What we want to do, is affect a natural rhythm of inflammatory mechanisms. Increasingly, we are seeing that there is too much inflammatory reaction in the body. Whereas, what we are learning, is how these same mechanisms operate in the brain and how to regulate them through out the body. We are at an early stage of merely cataloguing effects, and many many people need TNF inhibitors. There's no point in telling me, of all people, that too much immune inhibition causes death - everyone knows that, in fact, we used this simple fact to predict, correctly, that the body uses immune reactions in a diurnal rhythm to maximise them and because day time inhibition, which we suspect is what happens, would lead to a need for rebound sleep to catch up on immune functions at night, and cell division of some classes of cell. This is exactly what we are now finding rebound sleep is for. What we wish to do is find a variety of agents and what they do and as we learn more about what goes wrong, we can put these combinations together, predict benefits, without waiting for pharmaceutical companies to blunder there way into a cure, which doesn't look imminent for most of the immune conditions.

Ultimately, we will learn how to modulate immune responses, optimise tissue repair, and cure many diseases, by controlling the way proginitor cells react and mature. Lowering TNF is a crude first base to that end in cases of persistent inflammatory condition. As I hunted for data, I came across this and posted it.

If you had too much TNF inhibition, the dose and treatment combination can be modulated. This looks as promising or more so than steroids and other commercial anti-inflammatories, which work in vaguely the same way or to similar end, and with plenty of side-effects. Perhaps, once a treatment has worked, the wounds can heal, and a longer lasting treatment can be effected - in traditional medicine, I'm sure others have noticed, treatments which are powerful immune modulators are often recommended to be cycled. That's another angle, but you've got to start with basic data. Its still too basic, but its a start.
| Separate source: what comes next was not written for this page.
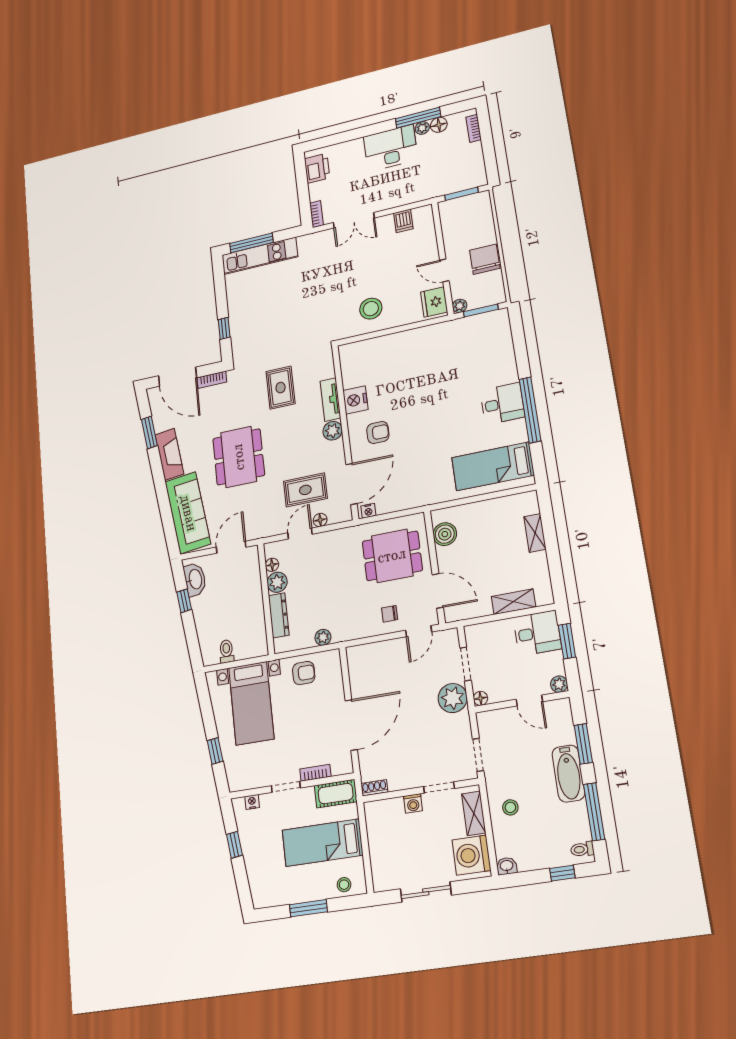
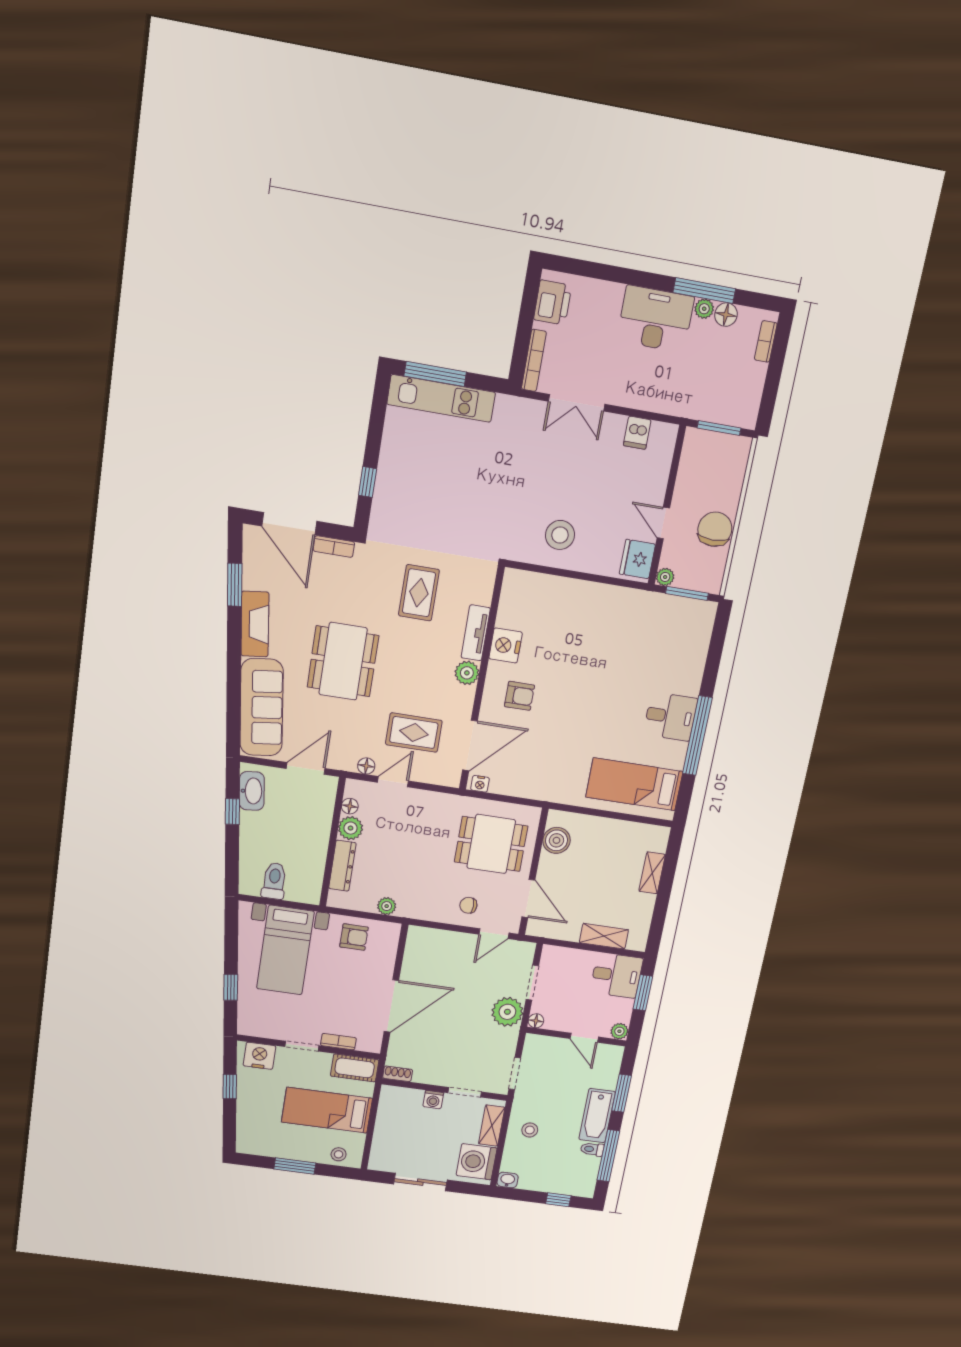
bookcase: (316, 214) -> (534, 360), width x1.56
floor lamp: (320, 520) -> (366, 766), moved
toilet: (227, 651) -> (274, 881), width x1.37, depth x1.39
nightstand: (252, 802) -> (259, 1056), width x1.89, depth x1.79
toilet: (582, 849) -> (592, 1149), moved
Good post from ATB. I don't really have anything to add. Remember that heavy exercise elevates TNF-a and we need that inflammatory response to recover. I have psoriasis in which you have highly elevated cytokines, especially TNF-a. I have never used any conventional medications for my condition. It's hard to find a balance between my messed up immune system and training. I tell you, I can easily get my symptoms go away - I just have to stop training and take a handful of herbs and supplements. Adding training is the hard part, because it's VERY difficult to find the happy mean with my inflammatory response. I take my supplements and train -> no muscle growth and poor recovery and so on.